Draw samples from a posterior chain for a given planet given by name planet_key and visualize them in some way. Use kind to control what plot is made. A few options: :astrometry, :radvel, :trueanom, :meananom, :eccanom, :x, :y, :z, (:x, :y), :raoff, :decoff, :pmra, :pmdec, :accra, :accdec, :radvel, :posangle, :projectedseparation. See PlanetOrbits documentation for more details.

Inputs:

• chain The chain to draw from
• planet_key Planet name in the model (symbol)
• N=1500 Number of samples to draw for the plot
• kind=nothing Specify what kind of plot to make.
• ii=... Specific row numbers to use, if you want to e.g. plot the same 100 samples in a few different plots
• color="planetkeya" Column name to to map colors to. Semi-major axis by default but can be any column or an arbitrary array.
• colorbartitle=color Name for colourbar
• clims=nothing Tuple of colour limits (min and max)
• cmap=:plasma Colormap
• alpha=... Transparency of the lines

projectpositions(model, chains.planets[1], mjd("2020-02-02"))

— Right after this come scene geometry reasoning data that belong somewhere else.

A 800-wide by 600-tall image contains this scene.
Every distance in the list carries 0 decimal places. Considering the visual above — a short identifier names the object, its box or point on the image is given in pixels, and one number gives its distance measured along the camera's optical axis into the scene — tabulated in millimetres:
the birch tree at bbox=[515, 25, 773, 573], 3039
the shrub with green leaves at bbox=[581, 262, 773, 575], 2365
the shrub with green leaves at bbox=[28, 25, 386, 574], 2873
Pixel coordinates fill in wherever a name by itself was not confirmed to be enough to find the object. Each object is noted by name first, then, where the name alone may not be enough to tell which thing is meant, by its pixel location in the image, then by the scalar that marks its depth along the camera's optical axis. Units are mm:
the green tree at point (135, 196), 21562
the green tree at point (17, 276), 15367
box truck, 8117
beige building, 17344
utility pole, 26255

Given the posterior for a particular planet in the model and a modified julian date(s), return ra and dec offsets in mas for each sampling in the posterior.

octofit(
    [rng::Random.AbstractRNG],
    model::Octofitter.LogDensityModel
    target_accept::Number=0.8,
    ensemble::AbstractMCMC.AbstractMCMCEnsemble=MCMCSerial();
    adaptation,
    iterations,
    drop_warmup=true,
    max_depth=12,
    initial_samples= pathfinder ? 500 : 250_000,  # deprecated
    initial_parameters=nothing, # deprecated
    step_size=nothing,
    verbosity=2,
)

Sample from the posterior defined by model using Hamiltonian Monte Carlo with the No U-Turn Sampler from AdvancedHMC.jl.

using Pigeons
octofit_pigeons(model; nrounds, n_chains=16, n_chains_variational=16)

Use Pigeons.jl to sample from intractable posterior distributions. Pigeons must be loaded by the user.

using Pigeons
model = Octofitter.LogDensityModel(System, autodiff=:ForwardDiff, verbosity=4)
chain, pt = octofit_pigeons(model)

initialize!(model::LogDensityModel, fixed_params=nothing; kwargs...)

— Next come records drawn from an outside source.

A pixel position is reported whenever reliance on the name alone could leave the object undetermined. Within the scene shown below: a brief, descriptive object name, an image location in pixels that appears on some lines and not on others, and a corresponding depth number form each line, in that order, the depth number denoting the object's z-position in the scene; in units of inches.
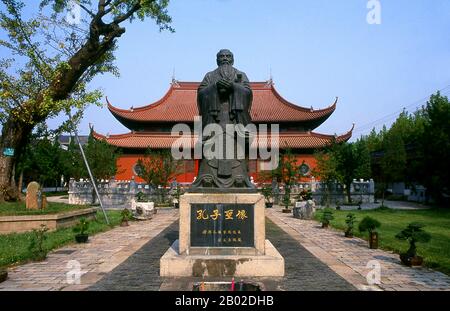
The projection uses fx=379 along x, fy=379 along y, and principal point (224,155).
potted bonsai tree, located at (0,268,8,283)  252.6
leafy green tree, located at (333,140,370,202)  1091.9
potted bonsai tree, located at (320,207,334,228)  596.6
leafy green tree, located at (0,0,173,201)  546.9
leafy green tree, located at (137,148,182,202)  1131.9
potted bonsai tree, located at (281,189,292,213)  906.1
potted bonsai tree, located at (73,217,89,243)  432.6
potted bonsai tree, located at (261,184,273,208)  1065.1
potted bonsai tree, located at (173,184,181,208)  1065.6
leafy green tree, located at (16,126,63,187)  1770.4
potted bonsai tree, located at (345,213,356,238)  494.9
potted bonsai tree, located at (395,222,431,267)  311.3
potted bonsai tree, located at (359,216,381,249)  408.2
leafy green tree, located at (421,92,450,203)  1034.2
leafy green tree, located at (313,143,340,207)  1120.2
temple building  1441.9
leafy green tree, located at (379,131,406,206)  1331.2
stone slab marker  549.6
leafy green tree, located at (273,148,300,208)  1169.4
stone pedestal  263.4
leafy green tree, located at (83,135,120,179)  1132.5
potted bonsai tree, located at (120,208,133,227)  618.8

Initialize the model with optional fixed parameters provided as a named tuple. Fixed parameters will be held constant during optimization and sampling.

The fixed_params can include:

• System-level variables: (; plx=24.4, pmra=10.2, ...)
• Planet variables: (; planets=(; b=(; a=1.5, e=0.1, ...), ...))
• Observation variables: (; observations=(; ObsName=(; var1=val1, var2=val2, ...), ...))

Example:

init_chain = initialize!(model, (;
    plx=24.4,
    pmra=10.2,
    planets=(;
        b=(;
            a=1.5,
            e=0.1,
        )
    ),
    observations=(;
        GaiaRV=(;
            offset_gaiarv=-50.0,
            jitter_gaiarv=0.1,
        ),
        GaiaDR4=(;
            astrometric_jitter=0.05,
        )
    )
))

Octofitter.savechain("saved-chain.fits", chain)

Save an MCMCChain to a FITS file binary table.

Octofitter.loadchain("saved-chain.fits")

Load an MCMCChain from a FITS file binary table.